Now to find the complex potential $\displaystyle \Phi$, we find its real part as the function $\displaystyle \phi$ to satisfy $\displaystyle q_x=\frac{\partial \phi}{\partial x}(x,y)=3x, \ q_y=\frac{\partial \phi}{\partial y}(x,y)=6-3y$. The first equation gives $\displaystyle \phi=\frac{3x^2}{2}+g(y)$, and substituting into the second one we get $\displaystyle \frac{\partial (\frac{3x^2}{2}+g(y))}{\partial y}(x,y)=6-3y$ or $\displaystyle g'(y)=6-3y$, so $\displaystyle g(y)=6y-\frac{3y^2}{2}$ and $\displaystyle \phi(x,y)=\frac{3x^2}{2}-\frac{3y^2}{2}+6y$.

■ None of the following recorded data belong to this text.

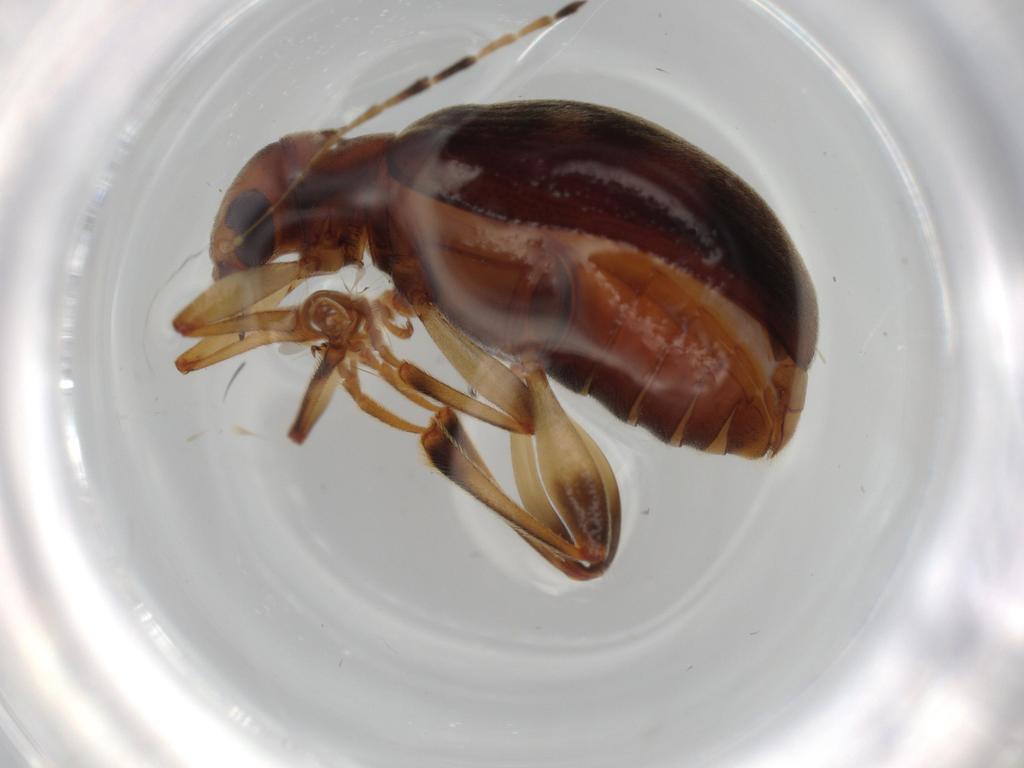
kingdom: Animalia
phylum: Arthropoda
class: Insecta
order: Coleoptera
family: Chrysomelidae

Now we find the streamline function $\displaystyle \psi$ as the imaginary part of $\displaystyle \Phi$. Since $\displaystyle \psi$ and $\displaystyle \phi$ are conjugate harmonic, we get that $\displaystyle \frac{\partial \phi}{\partial x}=\frac{\partial \psi}{\partial y}, \ \frac{\partial \phi}{\partial y}=-\frac{\partial \psi}{\partial x}$.
The first one gives $\displaystyle \frac{\partial \psi}{\partial y}=3x$ or $\displaystyle \psi=3xy+h(x)$, and by substituting this into the second one $\displaystyle 3y+h'(x)=-6+3y$, from which $\displaystyle h(x)=-6x$ and finally $\displaystyle \psi(x,y)=3xy-6x$.
We obtain the complex potential as $\displaystyle \Phi(x,y)=\phi(x,y)+{\rm i}\psi(x,y)=\phi(x,y)=\frac{3x^2}{2}-\frac{3y^2}{2}+6y+{\rm i}x(3y-6)$.
Now set $\displaystyle \psi=$constant for the equation of streamlines, etc.